> _WHAT IS EXPECTED_: Below are records to repeat exactly; copy them without the pictures.
################
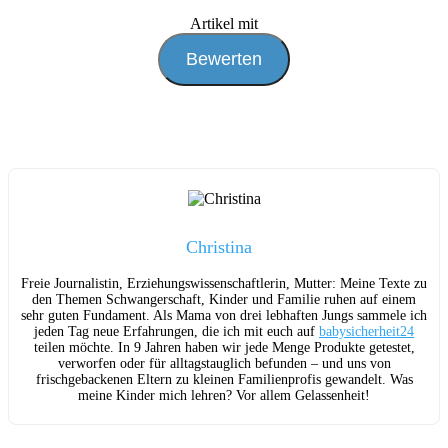
Artikel mit
Christina
Freie Journalistin, Erziehungswissenschaftlerin, Mutter: Meine Texte zu
den Themen Schwangerschaft, Kinder und Familie ruhen auf einem
sehr guten Fundament. Als Mama von drei lebhaften Jungs sammele ich
jeden Tag neue Erfahrungen, die ich mit euch auf
babysicherheit24
teilen möchte. In 9 Jahren haben wir jede Menge Produkte getestet,
verworfen oder für alltagstauglich befunden – und uns von
frischgebackenen Eltern zu kleinen Familienprofis gewandelt. Was
meine Kinder mich lehren? Vor allem Gelassenheit!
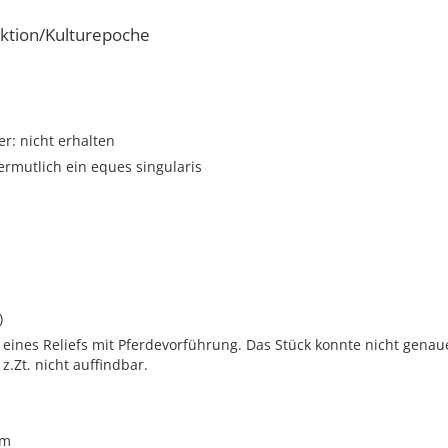
ktion/Kulturepoche
r: nicht erhalten
ermutlich ein eques singularis
)
l eines Reliefs mit Pferdevorführung. Das Stück konnte nicht gena
z.Zt. nicht auffindbar.
cm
################
> _TASK ANSWER_:
Artikel mit
Christina
Freie Journalistin, Erziehungswissenschaftlerin, Mutter: Meine Texte zu
den Themen Schwangerschaft, Kinder und Familie ruhen auf einem
sehr guten Fundament. Als Mama von drei lebhaften Jungs sammele ich
jeden Tag neue Erfahrungen, die ich mit euch auf
babysicherheit24
teilen möchte. In 9 Jahren haben wir jede Menge Produkte getestet,
verworfen oder für alltagstauglich befunden – und uns von
frischgebackenen Eltern zu kleinen Familienprofis gewandelt. Was
meine Kinder mich lehren? Vor allem Gelassenheit!
ktion/Kulturepoche
r: nicht erhalten
ermutlich ein eques singularis
)
l eines Reliefs mit Pferdevorführung. Das Stück konnte nicht gena
z.Zt. nicht auffindbar.
cm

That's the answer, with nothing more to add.